Di tengah proses perdamaian, Iran rayakan kehancuran 8 fasilitas militer Amerika, sebuah peristiwa yang memicu ketegangan baru di Timur Tengah. Korps Garda Revolusi Islam Iran (IRGC) mengklaim telah meluncurkan serangan terkoordinasi antara pukul 02.00 hingga 03.00 waktu setempat.
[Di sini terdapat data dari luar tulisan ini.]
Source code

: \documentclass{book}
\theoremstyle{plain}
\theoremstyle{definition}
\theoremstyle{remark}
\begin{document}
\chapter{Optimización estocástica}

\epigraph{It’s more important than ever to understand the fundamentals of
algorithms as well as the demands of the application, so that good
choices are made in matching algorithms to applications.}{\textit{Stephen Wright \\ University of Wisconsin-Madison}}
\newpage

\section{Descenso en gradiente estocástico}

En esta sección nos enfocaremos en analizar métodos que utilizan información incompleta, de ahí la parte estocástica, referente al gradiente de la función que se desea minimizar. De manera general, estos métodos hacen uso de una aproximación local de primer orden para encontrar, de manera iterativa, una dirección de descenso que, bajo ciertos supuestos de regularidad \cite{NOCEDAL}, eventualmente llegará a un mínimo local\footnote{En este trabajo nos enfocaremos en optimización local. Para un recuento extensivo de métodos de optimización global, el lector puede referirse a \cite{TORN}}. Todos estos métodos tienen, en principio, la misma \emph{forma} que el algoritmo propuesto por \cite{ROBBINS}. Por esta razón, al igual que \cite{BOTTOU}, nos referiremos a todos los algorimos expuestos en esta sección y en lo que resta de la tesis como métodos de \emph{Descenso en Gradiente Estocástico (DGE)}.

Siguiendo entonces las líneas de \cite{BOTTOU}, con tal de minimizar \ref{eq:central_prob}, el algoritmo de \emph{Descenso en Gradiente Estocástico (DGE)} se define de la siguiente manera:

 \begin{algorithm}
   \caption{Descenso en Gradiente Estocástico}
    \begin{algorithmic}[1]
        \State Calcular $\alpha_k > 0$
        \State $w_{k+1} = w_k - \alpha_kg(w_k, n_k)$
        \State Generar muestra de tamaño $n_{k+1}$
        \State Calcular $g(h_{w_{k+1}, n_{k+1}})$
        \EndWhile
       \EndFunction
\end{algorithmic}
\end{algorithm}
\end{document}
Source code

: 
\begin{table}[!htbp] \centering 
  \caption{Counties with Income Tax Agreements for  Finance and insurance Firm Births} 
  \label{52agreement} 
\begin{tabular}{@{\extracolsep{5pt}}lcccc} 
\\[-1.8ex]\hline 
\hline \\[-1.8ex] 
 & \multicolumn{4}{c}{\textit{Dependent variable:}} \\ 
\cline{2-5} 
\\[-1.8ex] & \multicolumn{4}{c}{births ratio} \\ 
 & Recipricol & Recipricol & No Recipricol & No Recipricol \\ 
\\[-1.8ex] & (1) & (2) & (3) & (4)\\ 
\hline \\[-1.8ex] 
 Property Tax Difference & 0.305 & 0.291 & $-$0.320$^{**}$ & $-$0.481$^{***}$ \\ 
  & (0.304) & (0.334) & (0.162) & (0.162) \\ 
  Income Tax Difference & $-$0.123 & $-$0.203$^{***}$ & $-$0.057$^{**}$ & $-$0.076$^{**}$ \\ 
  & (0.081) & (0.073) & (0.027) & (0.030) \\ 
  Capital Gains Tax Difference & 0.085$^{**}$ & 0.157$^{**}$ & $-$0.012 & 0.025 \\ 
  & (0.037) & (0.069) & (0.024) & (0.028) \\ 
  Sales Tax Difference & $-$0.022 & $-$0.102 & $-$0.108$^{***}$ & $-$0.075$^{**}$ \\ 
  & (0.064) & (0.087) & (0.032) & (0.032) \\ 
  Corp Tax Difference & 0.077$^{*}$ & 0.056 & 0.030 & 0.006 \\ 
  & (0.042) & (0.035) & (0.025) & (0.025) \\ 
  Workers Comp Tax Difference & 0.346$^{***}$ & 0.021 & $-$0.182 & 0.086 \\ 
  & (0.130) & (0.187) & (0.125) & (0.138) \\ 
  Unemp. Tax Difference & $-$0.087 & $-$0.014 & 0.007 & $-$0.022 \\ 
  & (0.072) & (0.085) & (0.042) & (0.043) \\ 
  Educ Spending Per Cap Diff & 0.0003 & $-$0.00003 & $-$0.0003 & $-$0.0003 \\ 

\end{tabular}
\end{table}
Delapan target disebut menjadi sasaran, termasuk Pangkalan Udara Ali Al Salem di Kuwait dan fasilitas Armada Kelima AS di Pelabuhan Salman, Bahrain. Di tengah proses perdamaian, Iran rayakan kehancuran 8 fasilitas militer Amerika, sebuah peristiwa yang memicu ketegangan baru di Timur Tengah.
Konflik antara Iran dan Amerika Serikat kembali memanas setelah kedua pihak saling menuduh melanggar kesepakatan gencatan senjata. Di tengah proses perdamaian, Iran rayakan kehancuran 8 fasilitas militer Amerika, sebuah peristiwa yang memicu ketegangan baru di Timur Tengah.
Kesimpulan dari peristiwa ini adalah bahwa konflik antara Iran dan Amerika Serikat masih jauh dari penyelesaian. Di tengah proses perdamaian, Iran rayakan kehancuran 8 fasilitas militer Amerika, sebuah peristiwa yang memicu ketegangan baru di Timur Tengah.